'Dead on arrival': Democrats dismiss Trump budget plan with $8.6bn for wall
Donald Trump’s latest budget request, which demands billions of dollars for a border wall at the expense of social safety nets and environmental protections, was dismissed on Monday as “dead on arrival” and “breathtaking in its degree of cruelty”.
The president unveiled a 2020 plan that includes $8.6bn for a wall on the border with Mexico, signalling his intent to reignite a political fight that has already led to a record 35-day partial government shutdown.
Trump’s budget would also increase defence spending while cutting domestic programmes by 5%, or $2.7tn over 10 years: higher than any administration in history. This is intended to curb the national debt, currently more than $22tn, a record level.
Budgets released by the White House have little chance of passing intact and tend to be statements of intent, starting points for negotiations with Congress.
Democrats gave Trump’s plan short shrift. Chuck Schumer, the Senate minority leader, said: “The Trump administration’s latest budget proposal is a gut-punch to the American middle class and a handout to the wealthiest few and powerful special interests that would worsen income inequality. Its proposed cuts to Medicare, Medicaid and social security, as well as numerous other middle-class programs, are devastating, but not surprising.”
Bernie Sanders, a member on the Senate budget committee and a Democratic candidate for president, said: “The Trump budget is breathtaking in its degree of cruelty and filled with broken promises.
“This is a budget for the military industrial complex, for corporate CEOs, for Wall Street and for the billionaire class. It is dead on arrival. We don’t need billions of dollars for a wall that no one wants. We need a budget that works for all Americans, not just Donald Trump and his billionaire friends at Mar-a-Lago.”
Titled A Budget for a Better America: Promises Kept, Taxpayers First, the plan contains $32.5bn for border security and immigration enforcement activities including $8.6bn for a border wall, a signature campaign promise by Trump – although he initially insisted Mexico would pay for it. There is also $478m to hire 1,750 Customs and Border Protection and Immigration and Customs Enforcement officers.
Repeating administration talking points which experts have questioned, Russ Vought, the acting director of the Office of Management and Budget, told CNBC the “the border situation is deteriorating by the day” with “record numbers of apprehensions”.
Last month, Trump invoked an emergency declaration after Congress approved nearly $1.4bn for border barriers, far less than the $5.7bn he wanted. The emergency means he can potentially tap an additional $3.6bn from military accounts and shift it to building the wall.
But the Senate is poised this week to vote to terminate Trump’s declaration. The Democratic-led House already did so and a handful of Republican senators, uneasy over what they see as an overreach of executive power, are expected to help Democrats follow suit. Congress appears to have enough votes to reject Trump’s declaration but not enough to overturn a veto.
The budget also dedicates $750bn for defence, with priorities listed as strategic competition with Russia and China, countering regimes such as North Korea and Iran, defeating terrorist threats and consolidating gains in Iraq and Afghanistan.
Some $330m is allocated to fight the opioid crisis and the proposal includes $1bn for a childcare fund that would seek to improve access to care for underserved populations, a one-time allocation championed by the president’s daughter and adviser Ivanka Trump.
Trump promised during his election campaign not to cut the healthcare programmes Medicare or Medicaid. But his budget would wipe billions off both, along with social security and other programmes on which many Americans depend, over the next decade. It would cut environmental protection by an estimated 31% next year and weaken the Environmental Protection Agency.

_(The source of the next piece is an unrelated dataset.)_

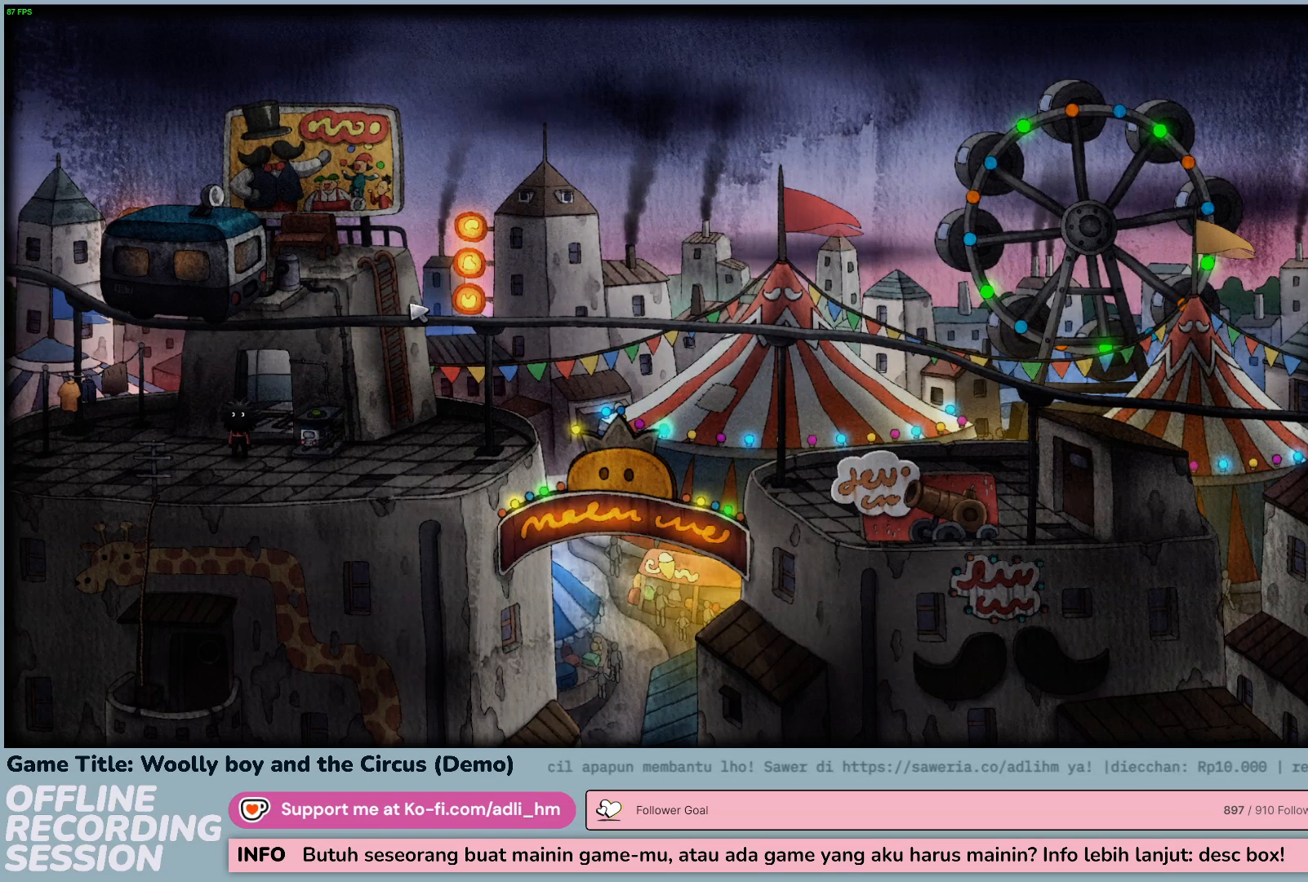
{"keys": [], "mouse": ["left"], "events": [[450, "mouse_left", "down"]]}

Ariel Moger, a spokeswoman for Friends of the Earth, said: “Trump’s budget slashes programs that protect our environment, feed families and provide healthcare. The American people should not have to pay the price for Trump’s 2017 giant tax giveaway to billionaires and big oil.”
The proposal “embodies fiscal responsibility”, Vought insisted, adding that the administration has “prioritized reining in reckless Washington spending” and shown “we can return to fiscal sanity”.
The White House claims the national debt is a threat to long-term prosperity and the plan puts the federal budget on a path to balance within 15 years, relying in part on an optimistic projection of 3.1% economic growth. The non-partisan Congressional Budget Office projects growth to slow to 1.7% in coming years.
At the first White House press briefing for six weeks, on Monday, Vought rejected criticism of Trump.
“He’s not cutting Medicare in this budget,” he told reporters. “What we are doing is putting forward reforms that will lower drug prices and that, because Medicare pays a very large share of drug prices in this country, has the impact of finding savings. We’re also finding waste, fraud and abuse, but Medicare spending will go up every single year by healthy margins and there are no structural changes for Medicare beneficiaries.”
Vought claimed Trump’s past budgets would have reduced the deficit and blamed Congress for spurning them, warning that its refusal to make trade-offs was unsustainable.
Congress will need to find agreement on spending levels to avoid another shutdown by 1 October.